A ciência está em constante busca por novidades que transformem o cuidado com o câncer, especialmente quando falamos daqueles tumores que mais atingem os brasileiros – como os de mama e de próstata, responsáveis por cerca de 150 mil novos casos por ano no País. Pois eles seguem no centro das atenções, motivando pesquisas que podem mudar a forma de prevenção ou tratamento.

No último Congresso Europeu de Oncologia, realizado entre os dias 17 e 21 de outubro, em Berlim, especialistas de todo o mundo apresentaram estudos que trazem resultados promissores e inéditos para a prática clínica. Dois trabalhos, em particular, chamaram atenção: um revela um novo tratamento que amplia a sobrevida de homens com câncer de próstata avançado, e outro explica como a amamentação oferece proteção duradoura contra os tipos mais agressivos de câncer de mama.

A ciência busca caminhos para a prevenção, detecção precoce e tratamento do câncer Foto: ImageFlow/Adobe Stock

Câncer de próstata: radiofármaco muda cenário terapêutico

Um dos trabalhos mais aguardados do congresso foi o que avaliou o uso de uma nova medicação radioativa, o Lutécio-177-PSMA, capaz de se ligar de forma seletiva às células tumorais da próstata e liberar nelas uma dose letal de radiação. Essa abordagem combina o princípio da terapia direcionada com o poder destrutivo da radioterapia, mas de modo muito mais preciso e sistêmico, representando um avanço importante no campo dos radiofármacos.

O estudo, que envolveu mais de 1.140 pacientes com câncer de próstata metastático sensível à castração (tratamento que reduz ou bloqueia os níveis de testosterona), comparou dois tipos de tratamento: o uso de terapia hormonal padrão (oral ou injetável) isoladamente, e a combinação da hormonioterapia com essa medicação endovenosa radioativa.
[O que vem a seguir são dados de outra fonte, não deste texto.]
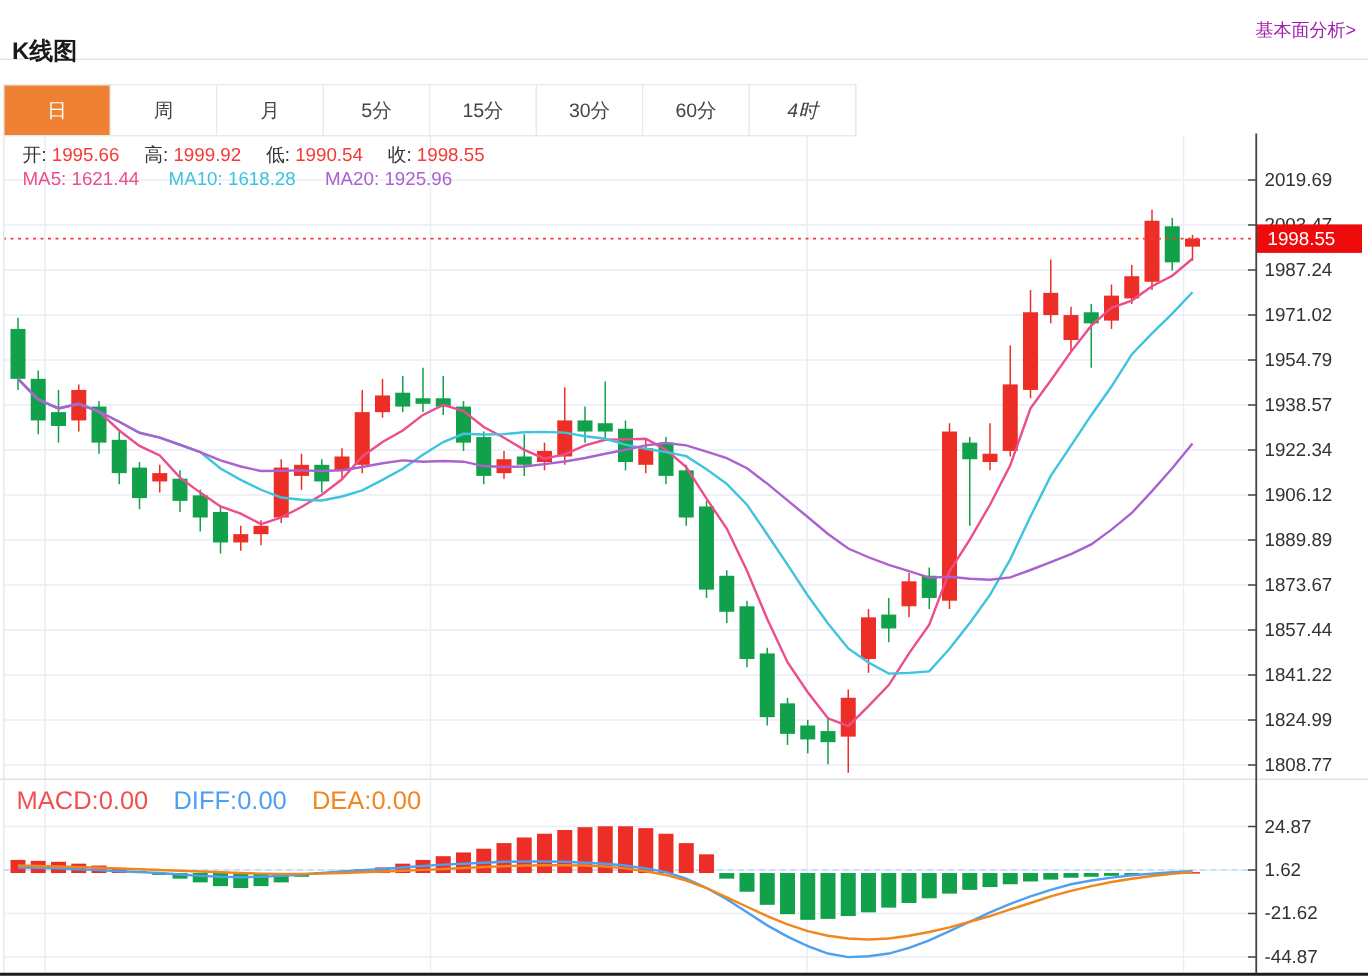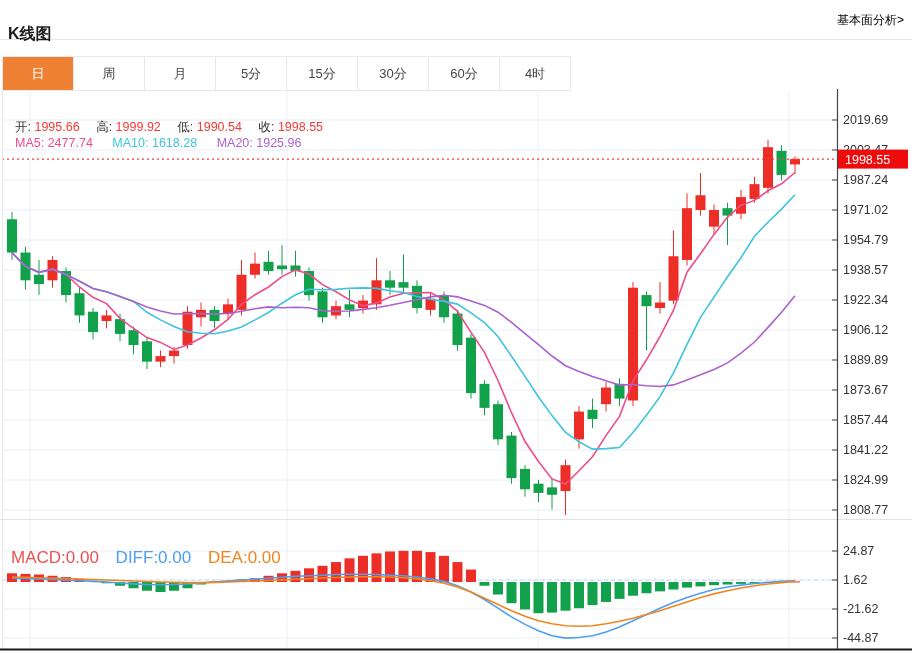"基本面分析>" .link { color: #000000 -> #a21caf }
Os resultados foram expressivos: os pacientes que receberam a combinação apresentaram uma redução de 28% no risco de progressão da doença ou de morte, em comparação com aqueles tratados apenas com os anti-hormônios.

O que torna esse achado particularmente relevante é o fato de ser a primeira evidência robusta do benefício dos radiofármacos já na linha inicial de tratamento de pacientes com doença metastática, e não apenas em fases avançadas e refratárias, como vinha sendo feito até então.

Isso indica que a estratégia pode prolongar a resposta ao tratamento, retardar a progressão e oferecer ganhos expressivos em qualidade de vida, com menos necessidade de outras terapias mais tóxicas.

O poder da amamentação contra o câncer de mama

Entre os trabalhos sobre câncer de mama, um estudo se destacou pela originalidade e relevância dos resultados. Pesquisadores australianos investigaram os mecanismos imunológicos que explicam por que a gravidez e a amamentação reduzem o risco de desenvolvimento de câncer de mama, especialmente o tumor triplo negativo, um dos subtipos mais agressivos e de pior prognóstico.

Embora a relação entre amamentação e proteção contra o câncer de mama já fosse bem documentada, a razão biológica para isso permanecia pouco compreendida. Os resultados mostraram que mulheres que amamentaram apresentavam maior quantidade de linfócitos CD8, células fundamentais do sistema imunológico que reconhecem e destroem células cancerígenas. Além disso, esses linfócitos apresentaram uma característica de memória imunológica de longa duração, persistindo por anos após o período de lactação. Essa “memória” pode atuar como uma vigilância contínua do tecido mamário, ajudando o organismo a identificar e eliminar células potencialmente malignas antes que formem um tumor.

Essas descobertas representam um novo paradigma na compreensão da imunidade relacionada ao câncer de mama. Mostram que o histórico reprodutivo e o ato de amamentar não apenas modulam o risco da doença, mas também reprogramam o sistema imunológico de forma duradoura. Isso pode abrir caminho para estratégias preventivas e terapêuticas que busquem reproduzir esse mesmo tipo de proteção imunológica em mulheres que não puderam ou não desejaram amamentar.

Os resultados desses estudos e de outros diversos trabalhos apresentados no congresso evidenciam a relevância da pesquisa científica como instrumento de transformação no cuidado do câncer.

Ao mesmo tempo em que terapias cada vez mais precisas ampliam as chances de controle da doença em pacientes com doença avançada, novos conhecimentos em biologia tumoral e imunologia ajudam a revelar caminhos para prevenção e detecção precoce.

Esses estudos reforçam a importância de investir em pesquisa e em acesso à inovação, garantindo que os avanços científicos cheguem de forma equitativa a todos os pacientes, melhorando os desfechos do tratamento oncológico.